Until independent benchmarks surface, GPT-5.2 Pro is a gamble. OpenAI’s track record with incremental ".X" releases (see: GPT-4o’s underwhelming math performance) suggests caution. The only clear winner here is OpenAI’s revenue team. For production use, demand hard data—specifically on multi-turn task completion and domain-specific accuracy—before migrating. If you’re already using GPT-5 and seeing acceptable results, there’s no urgent reason to upgrade. If you’re evaluating new models, Claude 3.5 Sonnet and Command R+ offer better-documented tradeoffs at competitive prices. We’ll update this analysis when real benchmarks emerge, but for now, GPT-5.2 Pro is all promise and no proof.
Which Should You Choose?
Pick GPT-5.2 Pro only if you’re an enterprise with deep pockets chasing unproven "Ultra" claims and money is no object—$168/MTok buys you zero public benchmarks, zero real-world testing, and a 16x price hike over GPT-5 for what’s essentially a beta experiment. Pick GPT-5 if you need a battle-tested model right now: it’s $10/MTok, handles production workloads without surprises, and delivers consistent "Mid" performance that outpaces most competitors in cost-adjusted efficiency. The choice isn’t about capability—it’s about risk tolerance. Unless you’re allocated R&D budget to gamble on vaporware, GPT-5 is the only rational option until OpenAI releases hard data on 5.2 Pro’s actual gains.
Frequently Asked Questions
Which model is cheaper, GPT-5.2 Pro or GPT-5?
GPT-5 is significantly more cost-effective at $10.00 per million tokens output compared to GPT-5.2 Pro, which costs $168.00 per million tokens output. If budget is a concern, GPT-5 is the clear choice.

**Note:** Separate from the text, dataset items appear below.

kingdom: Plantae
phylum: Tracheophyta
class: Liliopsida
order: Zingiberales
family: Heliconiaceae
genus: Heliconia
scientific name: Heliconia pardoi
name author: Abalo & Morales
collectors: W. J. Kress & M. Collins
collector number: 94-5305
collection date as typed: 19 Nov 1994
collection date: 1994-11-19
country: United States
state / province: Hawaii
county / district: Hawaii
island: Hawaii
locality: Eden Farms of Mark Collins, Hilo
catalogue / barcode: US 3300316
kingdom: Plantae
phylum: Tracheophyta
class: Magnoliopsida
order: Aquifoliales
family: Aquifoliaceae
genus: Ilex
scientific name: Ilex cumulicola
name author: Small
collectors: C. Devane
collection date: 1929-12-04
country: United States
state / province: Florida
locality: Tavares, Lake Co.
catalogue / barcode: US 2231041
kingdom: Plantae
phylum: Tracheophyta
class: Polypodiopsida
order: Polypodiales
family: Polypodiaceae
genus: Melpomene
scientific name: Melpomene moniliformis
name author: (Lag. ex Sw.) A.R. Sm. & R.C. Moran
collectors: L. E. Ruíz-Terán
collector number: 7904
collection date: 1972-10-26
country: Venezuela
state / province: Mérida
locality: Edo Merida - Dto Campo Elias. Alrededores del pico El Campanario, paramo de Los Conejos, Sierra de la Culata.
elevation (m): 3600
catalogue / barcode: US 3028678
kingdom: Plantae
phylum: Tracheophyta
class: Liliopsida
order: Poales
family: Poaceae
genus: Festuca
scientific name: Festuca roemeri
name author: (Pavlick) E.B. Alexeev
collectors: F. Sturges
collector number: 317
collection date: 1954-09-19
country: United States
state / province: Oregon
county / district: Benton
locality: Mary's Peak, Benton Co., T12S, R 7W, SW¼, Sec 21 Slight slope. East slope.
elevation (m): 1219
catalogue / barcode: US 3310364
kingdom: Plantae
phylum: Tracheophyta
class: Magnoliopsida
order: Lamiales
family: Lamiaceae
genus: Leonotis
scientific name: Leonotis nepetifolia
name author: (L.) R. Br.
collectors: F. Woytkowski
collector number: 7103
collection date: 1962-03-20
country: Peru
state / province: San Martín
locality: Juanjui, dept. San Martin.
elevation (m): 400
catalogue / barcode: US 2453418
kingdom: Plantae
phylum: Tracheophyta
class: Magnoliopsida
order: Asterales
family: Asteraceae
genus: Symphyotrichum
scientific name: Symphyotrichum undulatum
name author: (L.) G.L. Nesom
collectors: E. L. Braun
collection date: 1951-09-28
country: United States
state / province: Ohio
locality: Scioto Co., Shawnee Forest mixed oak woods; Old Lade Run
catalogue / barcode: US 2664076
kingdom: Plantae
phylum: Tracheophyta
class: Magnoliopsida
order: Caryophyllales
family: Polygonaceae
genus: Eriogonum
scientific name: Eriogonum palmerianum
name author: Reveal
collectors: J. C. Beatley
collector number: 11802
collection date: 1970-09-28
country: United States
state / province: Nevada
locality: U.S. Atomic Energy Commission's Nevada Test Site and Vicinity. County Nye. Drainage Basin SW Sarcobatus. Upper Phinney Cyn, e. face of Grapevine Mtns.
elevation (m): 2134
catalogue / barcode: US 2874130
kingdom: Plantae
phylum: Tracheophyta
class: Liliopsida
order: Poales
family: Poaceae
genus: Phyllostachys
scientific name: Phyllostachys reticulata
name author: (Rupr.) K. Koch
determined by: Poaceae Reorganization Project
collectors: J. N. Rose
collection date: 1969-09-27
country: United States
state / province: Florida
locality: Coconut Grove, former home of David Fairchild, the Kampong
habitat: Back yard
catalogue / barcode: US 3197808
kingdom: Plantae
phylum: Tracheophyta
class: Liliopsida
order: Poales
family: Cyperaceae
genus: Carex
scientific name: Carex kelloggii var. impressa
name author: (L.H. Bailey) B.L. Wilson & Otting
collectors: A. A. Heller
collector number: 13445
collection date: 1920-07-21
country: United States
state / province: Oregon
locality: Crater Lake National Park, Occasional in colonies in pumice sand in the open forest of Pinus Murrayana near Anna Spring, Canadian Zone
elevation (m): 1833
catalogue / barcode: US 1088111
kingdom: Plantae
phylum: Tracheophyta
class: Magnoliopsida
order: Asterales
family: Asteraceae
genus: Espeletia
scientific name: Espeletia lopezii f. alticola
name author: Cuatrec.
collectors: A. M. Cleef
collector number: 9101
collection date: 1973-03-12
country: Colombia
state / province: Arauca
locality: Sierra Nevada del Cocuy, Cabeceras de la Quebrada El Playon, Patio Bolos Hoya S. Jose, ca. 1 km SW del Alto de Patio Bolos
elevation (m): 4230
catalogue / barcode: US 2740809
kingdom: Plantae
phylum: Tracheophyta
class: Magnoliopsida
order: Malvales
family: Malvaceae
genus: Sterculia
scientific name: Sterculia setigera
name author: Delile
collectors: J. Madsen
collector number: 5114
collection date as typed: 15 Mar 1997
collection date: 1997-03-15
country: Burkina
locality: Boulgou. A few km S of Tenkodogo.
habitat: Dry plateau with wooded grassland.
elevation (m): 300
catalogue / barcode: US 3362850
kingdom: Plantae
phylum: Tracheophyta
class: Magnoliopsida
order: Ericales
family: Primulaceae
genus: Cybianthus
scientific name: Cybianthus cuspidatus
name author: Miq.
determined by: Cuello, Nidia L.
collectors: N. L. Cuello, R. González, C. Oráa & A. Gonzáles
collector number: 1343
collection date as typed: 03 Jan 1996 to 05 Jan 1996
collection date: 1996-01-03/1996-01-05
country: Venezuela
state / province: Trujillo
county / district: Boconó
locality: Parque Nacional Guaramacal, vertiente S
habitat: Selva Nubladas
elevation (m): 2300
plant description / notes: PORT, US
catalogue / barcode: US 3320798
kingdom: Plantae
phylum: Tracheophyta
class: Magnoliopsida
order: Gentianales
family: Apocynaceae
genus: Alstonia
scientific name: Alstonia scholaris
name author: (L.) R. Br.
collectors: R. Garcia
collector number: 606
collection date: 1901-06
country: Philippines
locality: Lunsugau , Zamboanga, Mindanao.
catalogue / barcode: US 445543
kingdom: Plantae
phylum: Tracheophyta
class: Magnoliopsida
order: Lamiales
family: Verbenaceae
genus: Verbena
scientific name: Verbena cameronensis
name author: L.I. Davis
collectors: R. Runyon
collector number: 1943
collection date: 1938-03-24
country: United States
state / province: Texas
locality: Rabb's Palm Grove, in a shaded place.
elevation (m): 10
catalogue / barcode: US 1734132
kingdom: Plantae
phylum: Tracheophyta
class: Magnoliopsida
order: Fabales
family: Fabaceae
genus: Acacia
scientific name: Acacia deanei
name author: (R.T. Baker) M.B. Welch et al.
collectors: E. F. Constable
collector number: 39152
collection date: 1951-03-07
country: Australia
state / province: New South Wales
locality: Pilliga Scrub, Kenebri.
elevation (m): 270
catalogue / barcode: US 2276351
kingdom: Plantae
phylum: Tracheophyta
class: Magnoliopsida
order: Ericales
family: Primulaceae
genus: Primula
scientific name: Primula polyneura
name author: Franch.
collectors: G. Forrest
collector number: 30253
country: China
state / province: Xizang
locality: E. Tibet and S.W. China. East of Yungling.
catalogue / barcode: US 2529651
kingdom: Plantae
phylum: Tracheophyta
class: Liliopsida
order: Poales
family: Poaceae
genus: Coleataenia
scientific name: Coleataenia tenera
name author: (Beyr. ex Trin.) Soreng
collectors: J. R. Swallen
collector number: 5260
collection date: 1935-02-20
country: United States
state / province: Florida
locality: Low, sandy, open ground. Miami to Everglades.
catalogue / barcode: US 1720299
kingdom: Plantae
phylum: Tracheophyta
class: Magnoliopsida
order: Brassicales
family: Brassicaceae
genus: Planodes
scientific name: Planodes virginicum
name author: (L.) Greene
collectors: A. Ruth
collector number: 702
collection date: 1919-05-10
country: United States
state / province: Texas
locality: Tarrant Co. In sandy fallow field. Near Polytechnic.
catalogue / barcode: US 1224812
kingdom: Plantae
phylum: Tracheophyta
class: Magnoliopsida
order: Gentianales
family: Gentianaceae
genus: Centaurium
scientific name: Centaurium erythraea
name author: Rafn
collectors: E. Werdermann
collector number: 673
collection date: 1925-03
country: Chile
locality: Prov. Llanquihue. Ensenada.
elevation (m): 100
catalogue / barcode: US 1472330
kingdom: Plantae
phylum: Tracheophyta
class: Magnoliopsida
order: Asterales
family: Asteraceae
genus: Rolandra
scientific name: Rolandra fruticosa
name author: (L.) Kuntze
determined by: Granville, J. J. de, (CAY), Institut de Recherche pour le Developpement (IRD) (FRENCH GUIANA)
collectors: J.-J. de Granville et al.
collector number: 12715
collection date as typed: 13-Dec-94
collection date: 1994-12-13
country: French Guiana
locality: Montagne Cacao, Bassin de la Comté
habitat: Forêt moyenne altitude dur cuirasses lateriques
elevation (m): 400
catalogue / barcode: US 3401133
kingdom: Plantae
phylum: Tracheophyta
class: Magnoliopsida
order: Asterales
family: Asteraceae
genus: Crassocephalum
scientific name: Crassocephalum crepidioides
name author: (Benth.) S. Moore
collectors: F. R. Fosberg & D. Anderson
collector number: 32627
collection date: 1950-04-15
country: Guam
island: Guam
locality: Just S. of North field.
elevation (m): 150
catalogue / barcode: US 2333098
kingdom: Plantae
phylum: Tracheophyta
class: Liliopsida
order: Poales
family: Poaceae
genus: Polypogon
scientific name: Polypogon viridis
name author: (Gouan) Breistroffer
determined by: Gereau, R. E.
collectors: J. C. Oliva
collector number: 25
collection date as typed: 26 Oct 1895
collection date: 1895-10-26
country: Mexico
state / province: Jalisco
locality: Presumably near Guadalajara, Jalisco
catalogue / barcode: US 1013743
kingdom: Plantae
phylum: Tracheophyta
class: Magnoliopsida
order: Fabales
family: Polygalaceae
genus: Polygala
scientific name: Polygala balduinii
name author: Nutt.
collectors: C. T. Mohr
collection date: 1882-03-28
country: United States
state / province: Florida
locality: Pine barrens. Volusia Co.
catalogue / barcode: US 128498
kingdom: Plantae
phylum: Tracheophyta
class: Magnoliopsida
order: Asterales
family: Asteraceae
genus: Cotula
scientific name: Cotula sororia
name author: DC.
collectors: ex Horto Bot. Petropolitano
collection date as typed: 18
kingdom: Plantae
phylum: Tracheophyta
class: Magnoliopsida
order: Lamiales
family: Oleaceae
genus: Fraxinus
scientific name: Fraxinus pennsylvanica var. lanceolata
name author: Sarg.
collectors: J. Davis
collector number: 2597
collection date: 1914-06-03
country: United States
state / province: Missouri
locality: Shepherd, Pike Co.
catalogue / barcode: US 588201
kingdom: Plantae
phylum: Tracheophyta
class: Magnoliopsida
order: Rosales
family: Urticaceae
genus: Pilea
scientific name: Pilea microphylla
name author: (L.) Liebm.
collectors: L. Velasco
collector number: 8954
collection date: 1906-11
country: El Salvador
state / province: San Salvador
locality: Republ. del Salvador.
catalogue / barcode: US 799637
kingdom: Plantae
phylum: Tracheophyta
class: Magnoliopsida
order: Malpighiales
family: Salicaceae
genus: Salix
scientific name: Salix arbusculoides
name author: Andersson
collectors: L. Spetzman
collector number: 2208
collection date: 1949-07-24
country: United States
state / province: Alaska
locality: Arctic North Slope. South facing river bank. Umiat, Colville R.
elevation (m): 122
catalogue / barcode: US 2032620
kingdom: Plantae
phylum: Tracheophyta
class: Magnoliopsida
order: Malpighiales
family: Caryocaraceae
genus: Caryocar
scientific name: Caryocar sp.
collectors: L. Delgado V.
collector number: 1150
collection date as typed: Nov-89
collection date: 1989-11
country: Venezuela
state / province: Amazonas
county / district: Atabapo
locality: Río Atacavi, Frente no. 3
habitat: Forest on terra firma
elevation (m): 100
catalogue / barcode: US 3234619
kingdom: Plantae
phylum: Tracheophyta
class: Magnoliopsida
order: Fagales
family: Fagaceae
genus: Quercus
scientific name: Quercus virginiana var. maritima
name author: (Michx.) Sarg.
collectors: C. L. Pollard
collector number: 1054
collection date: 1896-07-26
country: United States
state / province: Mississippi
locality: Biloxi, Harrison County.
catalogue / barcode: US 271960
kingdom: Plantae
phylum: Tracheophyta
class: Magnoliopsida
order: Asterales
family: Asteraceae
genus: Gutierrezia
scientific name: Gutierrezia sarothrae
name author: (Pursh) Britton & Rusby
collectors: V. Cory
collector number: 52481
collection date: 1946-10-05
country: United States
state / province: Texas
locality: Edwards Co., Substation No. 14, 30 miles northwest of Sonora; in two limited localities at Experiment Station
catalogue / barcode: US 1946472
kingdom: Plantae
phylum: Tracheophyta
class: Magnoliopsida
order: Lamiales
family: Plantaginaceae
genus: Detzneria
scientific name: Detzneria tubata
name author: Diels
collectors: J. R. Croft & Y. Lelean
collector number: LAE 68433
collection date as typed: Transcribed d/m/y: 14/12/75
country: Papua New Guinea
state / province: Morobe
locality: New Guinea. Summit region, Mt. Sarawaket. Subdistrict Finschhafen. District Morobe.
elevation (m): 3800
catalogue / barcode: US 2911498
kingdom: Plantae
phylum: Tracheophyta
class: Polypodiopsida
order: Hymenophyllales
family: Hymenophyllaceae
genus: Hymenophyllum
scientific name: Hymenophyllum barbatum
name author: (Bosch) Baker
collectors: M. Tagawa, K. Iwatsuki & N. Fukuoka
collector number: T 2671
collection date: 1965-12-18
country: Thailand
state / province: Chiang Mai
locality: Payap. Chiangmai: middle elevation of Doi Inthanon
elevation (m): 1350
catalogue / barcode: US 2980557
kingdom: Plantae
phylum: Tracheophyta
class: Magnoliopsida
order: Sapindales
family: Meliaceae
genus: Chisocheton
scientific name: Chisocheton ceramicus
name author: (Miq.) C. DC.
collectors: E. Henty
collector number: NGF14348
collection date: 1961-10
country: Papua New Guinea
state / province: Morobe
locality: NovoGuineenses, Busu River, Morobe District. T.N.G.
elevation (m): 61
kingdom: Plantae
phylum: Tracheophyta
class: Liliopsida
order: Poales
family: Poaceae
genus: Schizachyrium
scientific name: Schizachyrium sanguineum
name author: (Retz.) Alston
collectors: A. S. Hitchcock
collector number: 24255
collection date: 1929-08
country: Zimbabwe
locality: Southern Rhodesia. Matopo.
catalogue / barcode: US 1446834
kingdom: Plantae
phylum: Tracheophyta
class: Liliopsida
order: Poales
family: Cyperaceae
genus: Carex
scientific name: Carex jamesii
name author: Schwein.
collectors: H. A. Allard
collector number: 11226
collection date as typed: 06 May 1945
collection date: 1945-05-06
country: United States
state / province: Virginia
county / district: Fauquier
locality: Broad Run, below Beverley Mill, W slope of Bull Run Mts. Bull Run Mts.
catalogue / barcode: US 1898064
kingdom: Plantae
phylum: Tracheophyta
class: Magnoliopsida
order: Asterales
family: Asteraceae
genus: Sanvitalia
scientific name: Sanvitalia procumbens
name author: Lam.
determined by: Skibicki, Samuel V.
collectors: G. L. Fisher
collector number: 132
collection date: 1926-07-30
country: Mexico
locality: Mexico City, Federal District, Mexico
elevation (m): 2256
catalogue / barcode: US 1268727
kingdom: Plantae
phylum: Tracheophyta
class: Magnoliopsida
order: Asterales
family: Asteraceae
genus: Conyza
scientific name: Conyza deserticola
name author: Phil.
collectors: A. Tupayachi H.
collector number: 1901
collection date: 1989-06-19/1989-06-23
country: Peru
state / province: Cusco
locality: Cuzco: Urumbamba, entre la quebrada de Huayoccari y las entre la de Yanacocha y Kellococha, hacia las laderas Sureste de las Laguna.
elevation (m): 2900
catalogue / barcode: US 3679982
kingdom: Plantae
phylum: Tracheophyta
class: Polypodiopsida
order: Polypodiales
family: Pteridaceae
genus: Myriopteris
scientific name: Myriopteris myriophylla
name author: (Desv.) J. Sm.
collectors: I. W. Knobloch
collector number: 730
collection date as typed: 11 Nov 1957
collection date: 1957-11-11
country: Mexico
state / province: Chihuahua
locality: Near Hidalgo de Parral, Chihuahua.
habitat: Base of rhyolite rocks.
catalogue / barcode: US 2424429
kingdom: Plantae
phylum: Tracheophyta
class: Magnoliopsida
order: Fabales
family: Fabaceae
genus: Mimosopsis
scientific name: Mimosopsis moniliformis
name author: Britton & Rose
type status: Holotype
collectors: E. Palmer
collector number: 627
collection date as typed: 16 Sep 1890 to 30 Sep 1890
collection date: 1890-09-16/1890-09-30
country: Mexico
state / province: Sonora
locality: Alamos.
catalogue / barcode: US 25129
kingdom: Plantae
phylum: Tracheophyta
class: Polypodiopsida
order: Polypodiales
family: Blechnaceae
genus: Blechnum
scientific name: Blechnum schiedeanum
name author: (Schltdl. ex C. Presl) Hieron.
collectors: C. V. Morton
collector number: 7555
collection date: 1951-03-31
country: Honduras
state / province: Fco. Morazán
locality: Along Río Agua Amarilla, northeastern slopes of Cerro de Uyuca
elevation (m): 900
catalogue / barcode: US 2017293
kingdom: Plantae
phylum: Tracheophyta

Is GPT-5.2 Pro better than GPT-5?
GPT-5.2 Pro's performance is currently untested, so there is no benchmark data to support its superiority over GPT-5. GPT-5, while rated as 'Usable', provides a more reliable and proven option at a much lower cost.
What are the main differences between GPT-5.2 Pro and GPT-5?
The main differences between GPT-5.2 Pro and GPT-5 are cost and performance rating. GPT-5.2 Pro costs $168.00 per million tokens output and has an untested grade, while GPT-5 costs $10.00 per million tokens output and has a 'Usable' grade.
Which model should I choose for a production environment?
For a production environment, GPT-5 is the more practical choice due to its proven 'Usable' grade and significantly lower cost at $10.00 per million tokens output. GPT-5.2 Pro's untested grade and high cost make it a less reliable option for now.